Może wytłumaczę Ci jak ja to widzę na pewnym przykładzie. Głodujący przywykł do jedzenia palcami. Inni tłumaczyli, że to bardzo źle, że łapczywe jedzenie jest nałogiem i dlatego jest niemoralne. Facet nie mógł się jednak opanować. Gdy tylko był w stanie wielkiego głodu rzucał się na jedzenie, gdy tylko nadarzyła się okazja. Po uporczywych oskarżenia o amoralność nabrał jednak pewnego poczucia winy. Czasami starał się nawet nie jeść gdy był głodny, a jedzenie leżało przed nim. Lecz to udawało się tylko przez krótki czas, a potem ze zdwojoną łapczywością rzucał się na stół. Zupełnie nie wiedział jak pozbyć się tego nałogu, więc zaczął dopytywać się na pewnym forum poświęconym schizofrenii, czy jego zachowanie nie spowoduje aby jakiejś choroby. Koniecznie chciał wiedzieć jaka to choroba i jak jest wielka. Przecież jedzenie samo w sobie jest amoralne, nawet jeśli je się nożem i widelcem, a nie ma uprzedniego zezwolenia przełożonego - przekonywali go inni i podawali przykłady na złe skutki takiej postawy.
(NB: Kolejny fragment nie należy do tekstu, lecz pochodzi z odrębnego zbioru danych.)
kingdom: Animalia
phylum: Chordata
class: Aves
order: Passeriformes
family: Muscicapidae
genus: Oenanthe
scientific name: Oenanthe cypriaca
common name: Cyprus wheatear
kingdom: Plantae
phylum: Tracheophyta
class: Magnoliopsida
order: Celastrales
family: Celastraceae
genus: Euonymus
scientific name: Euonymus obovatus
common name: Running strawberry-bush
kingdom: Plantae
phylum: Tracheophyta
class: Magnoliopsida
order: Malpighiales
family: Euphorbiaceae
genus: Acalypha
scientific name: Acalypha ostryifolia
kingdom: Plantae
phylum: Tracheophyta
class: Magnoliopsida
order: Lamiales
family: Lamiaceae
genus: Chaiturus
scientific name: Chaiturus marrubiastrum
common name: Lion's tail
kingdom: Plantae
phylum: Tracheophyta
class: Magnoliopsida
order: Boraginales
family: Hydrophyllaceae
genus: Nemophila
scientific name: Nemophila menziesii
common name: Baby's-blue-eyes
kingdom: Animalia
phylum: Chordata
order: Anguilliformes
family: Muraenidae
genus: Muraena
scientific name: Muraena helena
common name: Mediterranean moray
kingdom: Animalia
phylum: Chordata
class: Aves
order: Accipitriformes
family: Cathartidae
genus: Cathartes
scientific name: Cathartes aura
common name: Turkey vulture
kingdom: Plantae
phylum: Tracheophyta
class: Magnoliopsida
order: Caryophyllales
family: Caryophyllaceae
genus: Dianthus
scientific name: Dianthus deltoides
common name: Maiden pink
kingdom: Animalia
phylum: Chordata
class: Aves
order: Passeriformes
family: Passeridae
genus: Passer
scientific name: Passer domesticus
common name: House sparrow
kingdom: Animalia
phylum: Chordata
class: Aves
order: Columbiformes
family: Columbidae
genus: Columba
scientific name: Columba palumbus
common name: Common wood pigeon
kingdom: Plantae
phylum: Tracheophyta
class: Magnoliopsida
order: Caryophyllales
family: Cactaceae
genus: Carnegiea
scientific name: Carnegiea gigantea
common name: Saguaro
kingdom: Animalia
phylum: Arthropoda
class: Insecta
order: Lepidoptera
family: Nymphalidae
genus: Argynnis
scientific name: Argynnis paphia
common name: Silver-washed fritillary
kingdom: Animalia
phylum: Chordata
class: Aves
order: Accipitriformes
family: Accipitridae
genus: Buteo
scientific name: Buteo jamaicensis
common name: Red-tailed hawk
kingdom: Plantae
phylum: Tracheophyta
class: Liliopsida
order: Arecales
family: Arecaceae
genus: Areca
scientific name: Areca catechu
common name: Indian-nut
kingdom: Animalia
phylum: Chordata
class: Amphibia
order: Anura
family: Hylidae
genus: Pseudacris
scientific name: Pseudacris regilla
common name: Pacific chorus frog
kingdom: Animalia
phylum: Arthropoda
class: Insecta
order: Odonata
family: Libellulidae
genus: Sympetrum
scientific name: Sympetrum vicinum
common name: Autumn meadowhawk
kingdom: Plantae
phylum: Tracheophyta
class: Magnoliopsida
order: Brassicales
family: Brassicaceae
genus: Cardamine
Celem jedzenia, jeśli przełożony na nie zezwoli, jest przecież zaspokojenie potrzeb organizmu i dlatego odczuwanie przy jedzeniu przyjemności jest z zasady zdrożne, bo przecież nie temu ono służy - argumentowali drudzy.
Nie wiedząc co począć udał się w końcu do lokalnego mędrca, który zapisał mi odpowiednią pokutę. Jednak nawet i to nic nie pomogło.
Pewnego razu został zaproszony na przyjęcie i skonstatował ze zgrozą, że większą przyjemność odczuwa jedząc palcami iż nożem i widelcem. Zdezorientowany pytał nawet pewnego kelnera w jaki sposób jeść podaną potrawę. Kelner przerażony, czy dobrze wypełnia swoje zadanie przyniósł mu wtedy pałeczki.
"Panie, jedz pan, jak chcesz, byleś Pan się najadł i przestał zawracać głowę obsłudze. Inaczej wszyscy dostaniemy pałeczki." - podpowiedział mu sąsiad przy stole, który przypadkiem zasłyszał pytanie.